In all flow state experience their certainly seems to be a level of stress involved. Psychologists have investigated for centuries the human response to stress. Traditionally they have found two main responses to stress, Fight or Flight. These responses were necessary for our human survival from the beginning of mankind. Originally as hunter gatherers we lived in savannahs and jungles with the constant threat of enemy attack. Lions and other beasts roamed the plains. For humans to survive we needed to become stressed when we saw a potentially threating situation, this flooded our bodies with the necessary cortisol and adrenaline to fight or flight like our lives depended on it. Essentially our lives did depend on it! Without these responses we may not be here today!

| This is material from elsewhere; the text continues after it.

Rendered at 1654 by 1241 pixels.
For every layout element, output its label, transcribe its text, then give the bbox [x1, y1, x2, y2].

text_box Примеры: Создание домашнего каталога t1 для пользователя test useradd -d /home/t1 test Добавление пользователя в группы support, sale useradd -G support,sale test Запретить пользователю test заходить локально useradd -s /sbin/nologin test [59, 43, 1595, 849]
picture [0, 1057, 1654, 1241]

In studies on Flow states however they are certainly not experienced by fighting issues, running away from them or freezing to a halt. People seemed to have a completely different response to stress in a Flow state, essentially a positive one.

Could it be that the stress response is an antecedent to flow? That the mind essentially needs to be strained in order to ‘flow’ and think at its best? That the thought patterns emerging from Flow are indeed a consequence of a demanding situation?

After further investigation I discovered that there is a fourth, Submission (Marks, 1987) and a fifth response to stress that the latest science has only began to investigate, ‘Flow’ (Peifer et al., 2014).! Stress is necessary to achieve flow. The optimal state required to perform.

To echo Csikzentmihayli (1990),

The best moments usually occur when a person’s body or mind is stretched to its limits in a voluntary effort to accomplish something difficult and worthwhile. Optimal experience is thus something we make happen.” (Csikszentmihalyi, 1990, p.3)

This finding is a moment of enlightenment for many. Essentially the very state that humans are striving to create is ‘flow’. Inherent in us achieving this joyous and focused state is stress!

A recent study in the journal of experimental social psychology concluded that moderate levels of stress were specifically associated with the flow experience in an inverted U basis (Peifer et al., 2014). Essentially a person to be at their best requires challenge and moderate levels of stress to reach creative solutions in task orientated situations (see figure 1).

From a philosophical standpoint, stress and suffering is an inevitability of life. However our interpretation of stress and suffering dictates our wellbeing on a daily basis. The latest research shows that stress and suffering is not as detrimental as it may at first seem, in fact it is a necessary antecedent to many optimal experiences like Flow.

The key is to find the optimal level of challenge. This is how we grow. The next time you’re feeling overwhelmed or overstressed remember that every river has its source. Once the source is stopped the river is HALTed. A great practical way to find the source of overstress is to remember the acronym H.A.L.T. Overstress comes from many sources but it often occurs from Hunger, Anger, Loneliness or Tiredness. When you can identify the source then it’s time to do something about it. After all Flow is something we can Make Happen!

Modern society often reflects excess demands and divided attention that causes overstress. The information highway is at our fingertips. Our work demands are increasing. We strive to meet social standards and expectations magnified by social media. Our families require increasing finance and care. In the midst of it all we must remember to H.A.L.T and find an activity or task that we can become totally absorbed in and truly enjoy the presence of life. What can you do today to achieve more flow experiences in the future? How can you cherish the beautiful moments of life? Make it Happen!